Ungerührt des Fortschritts in Wissenschaft und Gesellschaft wendet sich die Psychoanalyse meist der Vergangenheit zu: Während in der psychoanalytischen Kur etwa Erinnerungen an frühe Erlebnisse eine zentrale Rolle spielen, bezieht sich die theoretische Forschung regelmäßig auf die Gründungsdokumente der Disziplin, d. h. auf die Schriften Freuds. Findet in der Psychoanalyse also kein Fortschritt statt?
In der analytischen Kur meint Fortschritt, im Sprechen voranzuschreiten. Freuds Grundregel, alles ohne Einwände der Kritik mitzuteilen - der sog. "freie Einfall" - bewirkt den Fortschritt im analytischen Prozessgeschehen. Dieses Geschehen zielt nicht darauf ab, Bedeutungen festzulegen, sondern immer neue Einfälle zu produzieren, die in ihrer Gesamtheit ein neues Wissen über ein Individuum entstehen lassen. Hierin zeigt sich die Erfindungskunst der Analyse, also ihre Fähigkeit, Neues ins Denken einzubringen. Es ist ein "Fortschritt in der Geistigkeit" (Freud 1939, S. 219).
Heute wird in der Psychoanalyse-Theorie Fortschritt nicht selten mit einer Preisgabe analytischer Prämissen - etwa mit Blick auf eine bessere Anschlussfähigkeit an angesagte Wissenschaften - erkauft. Oder es wird versucht, Freuds Metatheorie fortzuschreiben und Psychoanalyse zu spezialisieren. Fraglich ist, ob diese Praxen nicht eher einen Verlust psychoanalytischen Wissens nachsichziehen.
Der Fortschritt der Psychoanalyse ist eventuell kein Fortschritt in der psychoanalytischen Theorie oder Praxis.
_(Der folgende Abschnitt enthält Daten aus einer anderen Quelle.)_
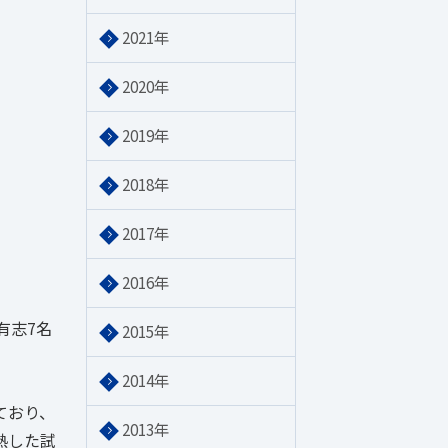
2021年
2020年
2019年
2018年
2017年
2016年
有志7名
2015年
2014年
ており、
2013年
熱した試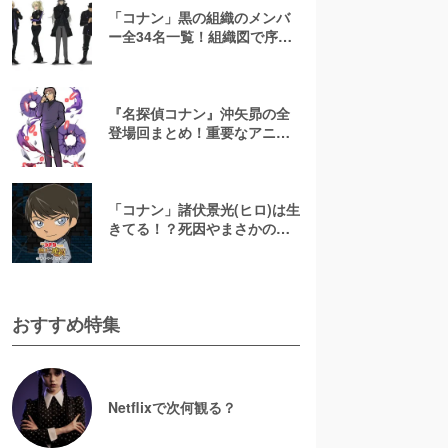
「コナン」黒の組織のメンバ
ー全34名一覧！組織図で序列
や目的を解説！
『名探偵コナン』沖矢昴の全
登場回まとめ！重要なアニメ
回もピックアップ
「コナン」諸伏景光(ヒロ)は生
きてる！？死因やまさかの再
登場回を解説【スコッチ】
おすすめ特集
Netflixで次何観る？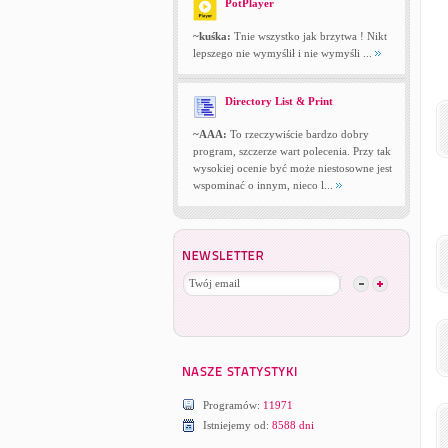
PotPlayer
~kuśka:
Tnie wszystko jak brzytwa ! Nikt
lepszego nie wymyślił i nie wymyśli ...
Directory List & Print
~AAA:
To rzeczywiście bardzo dobry
program, szczerze wart polecenia. Przy tak
wysokiej ocenie być może niestosowne jest
wspominać o innym, nieco l...
Programów:
11971
Istniejemy od:
8588 dni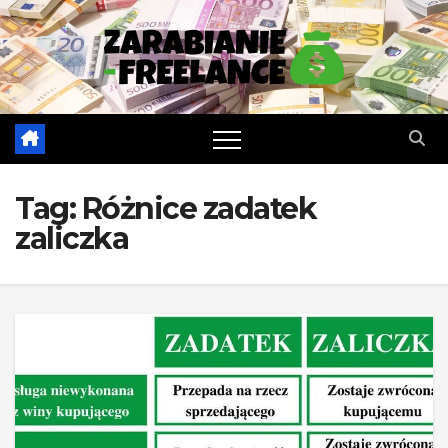
Skip
to
content
Tag:
Różnice zadatek
zaliczka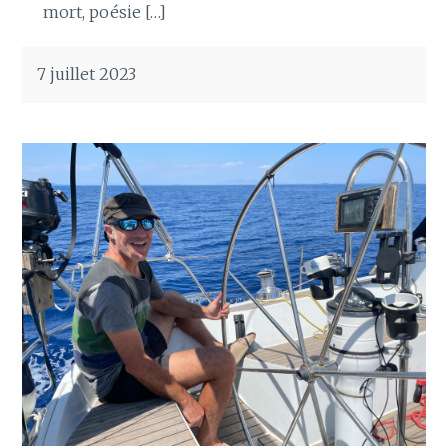
mort, poésie […]
7 juillet 2023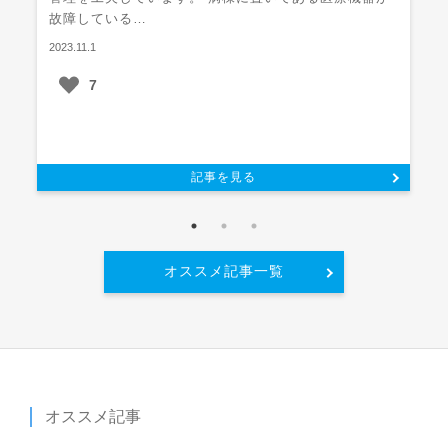
故障している…
2023.11.1
7
記事を見る
オススメ記事一覧
オススメ記事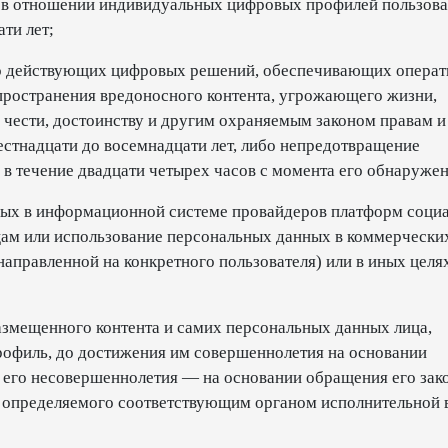
 в отношении индивидуальных цифровых профилей пользова
ти лет;
о действующих цифровых решений, обеспечивающих операт
пространения вредоносного контента, угрожающего жизни,
 чести, достоинству и другим охраняемым законом правам и
естнадцати до восемнадцати лет, либо непредотвращение
 в течение двадцати четырех часов с момента его обнаружен
ных в информационной системе провайдеров платформ соци
ицам или использование персональных данных в коммерчески
направленной на конкретного пользователя) или в иных целях
змещенного контента и самих персональных данных лица,
филь, до достижения им совершеннолетия на основании
ае его несовершеннолетия — на основании обращения его зак
, определяемого соответствующим органом исполнительной в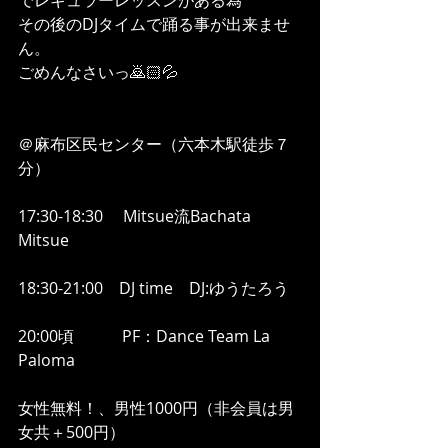
でレギュラーレッスンがある為
その後のDJタイムで踊る事が出来ませ
ん。
ごめんなさいっ🙇🏻💦
＠麻布区民センター（六本木駅徒歩７
分）
17:30-18:30　 Mitsue流Bachata 
Mitsue
18:30-21:00　DJ time　DJ:ゆうたろう
20:00頃　　　PF：Dance Team La 
Paloma
女性無料！、男性1000円（非会員は男
女共＋500円）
Jene Weiterentwicklung, zu der Psychoanalyse beiträgt, besteht vielmehr darin, eine Prozessarchitektur zu schaffen, innerhalb derer Denken anders ablaufen kann als gewöhnlich der Fall. Eine solche Prozessarchitektur ist natürlich die analytische Kur und ihr spezifisches Setting. Eine andere mag ein Blog wie dieser ermöglichen, der Psychoanalyse für die Medialität des Internets zu öffnen versucht.